Preliminary report on investigation and closure procedures for motorway incidents released.
Today, I am publishing the preliminary report on investigation and closure procedures for motorway incidents. The joint review carried out by my department, the Association of Chief Police Officers (ACPO), the Highways Agency (HA), and the Home Office, looked at what needs to be done to reduce the duration of motorway closure incidents and help keep our motorways moving. The report can be found on my department’s website and an electronic copy has been lodged with the House library.
As set out within my department’s business plan, the review supports this government’s vision for a transport system which is an engine for economic growth, and its commitment to tackling the causes of congestion and unreliability on the strategic road network.
Motorway closures in England costs the economy around £1 billion a year, which is an unacceptable brake on the country’s economic recovery. Tackling the causes of congestion and keeping traffic moving is a vital element in securing the UK’s prosperity.
As such, we completed a review of motorway closure incidents, to identify what improvements could be made to achieve the shortest timeline possible for managing such incidents.
The review led by this department makes ten recommendations, the delivery of which will ensure that there is overall improvement in the time taken to reopen motorways following an incident. The recommendations are contained within the report.
I am also announcing DfT funding of around £3 million for laser scanning technology that can be used by the police for surveying incident scenes. Recent trials by the police and HA have demonstrated that this can make a real difference in speeding up the investigation process.

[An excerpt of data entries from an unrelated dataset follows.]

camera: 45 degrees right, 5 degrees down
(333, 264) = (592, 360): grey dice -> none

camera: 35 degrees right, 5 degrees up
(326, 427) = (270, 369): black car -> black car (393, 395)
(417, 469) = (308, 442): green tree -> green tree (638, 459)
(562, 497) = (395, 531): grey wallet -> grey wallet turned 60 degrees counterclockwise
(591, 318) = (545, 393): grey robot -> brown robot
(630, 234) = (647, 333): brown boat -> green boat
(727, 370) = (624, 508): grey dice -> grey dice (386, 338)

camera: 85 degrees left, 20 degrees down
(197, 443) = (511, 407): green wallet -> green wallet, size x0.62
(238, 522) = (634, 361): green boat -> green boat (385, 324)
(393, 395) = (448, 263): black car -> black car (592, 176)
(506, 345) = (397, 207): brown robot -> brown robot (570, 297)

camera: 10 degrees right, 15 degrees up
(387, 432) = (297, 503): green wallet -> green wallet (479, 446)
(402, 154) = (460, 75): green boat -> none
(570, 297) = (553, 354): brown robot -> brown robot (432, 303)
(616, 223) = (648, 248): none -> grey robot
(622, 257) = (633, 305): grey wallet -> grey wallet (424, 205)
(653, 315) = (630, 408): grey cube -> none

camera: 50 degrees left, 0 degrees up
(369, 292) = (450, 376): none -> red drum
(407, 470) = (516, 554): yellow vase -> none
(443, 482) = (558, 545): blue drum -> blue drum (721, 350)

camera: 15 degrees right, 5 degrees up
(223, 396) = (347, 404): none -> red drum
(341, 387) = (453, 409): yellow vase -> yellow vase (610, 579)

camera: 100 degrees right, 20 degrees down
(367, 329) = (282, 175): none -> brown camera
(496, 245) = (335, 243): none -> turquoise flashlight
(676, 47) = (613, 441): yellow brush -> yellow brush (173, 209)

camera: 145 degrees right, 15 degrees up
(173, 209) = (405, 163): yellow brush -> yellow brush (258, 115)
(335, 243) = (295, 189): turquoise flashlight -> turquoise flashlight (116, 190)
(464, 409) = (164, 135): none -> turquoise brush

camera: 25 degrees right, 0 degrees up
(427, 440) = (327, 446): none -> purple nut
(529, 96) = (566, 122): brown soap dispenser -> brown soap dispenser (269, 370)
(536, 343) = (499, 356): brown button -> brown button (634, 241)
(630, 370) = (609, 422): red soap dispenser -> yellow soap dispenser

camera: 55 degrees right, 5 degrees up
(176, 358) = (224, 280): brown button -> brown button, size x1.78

The £3 million will be used to set up a fund which police forces can bid from to put towards the purchase of this technology. The fund will take a match funding approach thereby potentially enabling a larger number of forces to purchase and use this equipment across the strategic road network and local road network.
Later today, I will be chairing a national summit with representatives from all key incident management parties to discuss the review’s findings, and to formally agree the high-level action plan on the way forward. The majority of the review’s recommendations are expected to be completed by the end of the year, and we remain on track to deliver on a further business plan commitment to set up and implement measures to reduce congestion caused by incidents by December 2012. I am confident that by having open dialogue and by continuing to work closely with the emergency services and colleagues across government in this collaborative manner, we can manage incidents effectively, efficiently and consistently.